A. Field of the Present Invention
The present invention relates to a device and method for calibrating a linear velocity and a track pitch for an optical disc drive.
B. Description of the Related Art
Optical recording media, such as CD-Rs, CD-RWs, CD-ROMs, DVDs, DVD-RAMs, are usually read by optical disc drives. These optical disc drives correctly control the rotation speed of the spindle motor according to a reproduced sync signal or a motor frequency generator pulse signal. In addition, a precise calculation has to be performed using a “time-to-track” transformation mechanism, so that the laser beam can be shifted to a correct position of the disc (i.e., track jumping). The mechanism of “time-to-track” has to use the parameters of the linear velocity and the track pitch as a calculation basis. According to the current CD standard, the recording linear velocity must be between 1.2 and 1.4 m/s, while the track pitch must be between 1.5 and 1.7 μm. However, the writing speed and track pitch during actual disc playing cannot be predicted. As a result, a slowest writing speed and a maximum track pitch are used as the initial calculation basis in the prior art. Then, the values of the linear velocity and the track pitch are sequentially modified according to the relationship between the track number, which is actually fed back during the track jumping, and the time. However, the laser beam cannot be correctly and quickly shifted to the correct track in this method, thereby wasting a long period of seeking time.

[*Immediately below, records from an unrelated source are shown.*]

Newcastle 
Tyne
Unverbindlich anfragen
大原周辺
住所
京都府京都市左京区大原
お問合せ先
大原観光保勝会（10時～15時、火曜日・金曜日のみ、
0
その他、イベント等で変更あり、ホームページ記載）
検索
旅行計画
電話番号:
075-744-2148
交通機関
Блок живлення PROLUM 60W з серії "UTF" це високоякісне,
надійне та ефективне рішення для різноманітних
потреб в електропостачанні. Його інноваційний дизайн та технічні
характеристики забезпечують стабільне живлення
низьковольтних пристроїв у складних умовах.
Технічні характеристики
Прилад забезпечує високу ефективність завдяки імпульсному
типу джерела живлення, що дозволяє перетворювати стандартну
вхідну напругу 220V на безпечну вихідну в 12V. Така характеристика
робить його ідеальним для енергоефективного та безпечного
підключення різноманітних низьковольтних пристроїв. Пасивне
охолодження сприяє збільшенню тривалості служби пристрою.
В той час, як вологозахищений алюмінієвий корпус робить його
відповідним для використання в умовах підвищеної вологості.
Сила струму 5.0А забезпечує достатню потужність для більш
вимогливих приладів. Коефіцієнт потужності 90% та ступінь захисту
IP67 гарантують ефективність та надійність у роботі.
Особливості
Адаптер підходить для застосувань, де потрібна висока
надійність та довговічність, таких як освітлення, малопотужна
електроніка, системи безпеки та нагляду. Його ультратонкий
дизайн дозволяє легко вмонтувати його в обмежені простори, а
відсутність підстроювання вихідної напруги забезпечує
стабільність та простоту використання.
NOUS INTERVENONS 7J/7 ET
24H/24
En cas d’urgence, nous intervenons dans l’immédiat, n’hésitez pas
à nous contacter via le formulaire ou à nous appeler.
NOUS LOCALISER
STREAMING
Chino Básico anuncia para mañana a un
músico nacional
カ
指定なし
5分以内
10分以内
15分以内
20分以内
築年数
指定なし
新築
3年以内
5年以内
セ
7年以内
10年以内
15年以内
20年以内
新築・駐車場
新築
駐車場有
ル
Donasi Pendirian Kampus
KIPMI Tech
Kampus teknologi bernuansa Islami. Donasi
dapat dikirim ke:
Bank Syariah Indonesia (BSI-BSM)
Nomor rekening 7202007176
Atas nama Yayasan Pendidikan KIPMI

To solve this problem, a method for calibrating an optical disc drive, which controls the spindle motor with a constant linear velocity (hereinafter referred to as CLV), has been disclosed. This method, however, cannot calibrate an optical disc drive, which controls the spindle motor with a constant angular velocity (hereinafter referred to as CAV). The prior art method calculates the linear velocity according to the ratio of the frame-synchronous signal and disk rotation period. In addition, the prior art method can only calibrate the linear velocity with respect to optical discs having data recorded thereon, but not the blank discs.
The linear velocity is an important index for measuring the data amount and is helpful to positioning the laser beam precisely. It is therefore an urgent to-be-solved problem as to how to effectively calibrate the linear velocity and how to apply the calibration method to both the CLV mode and the CAV mode, and to the blank discs.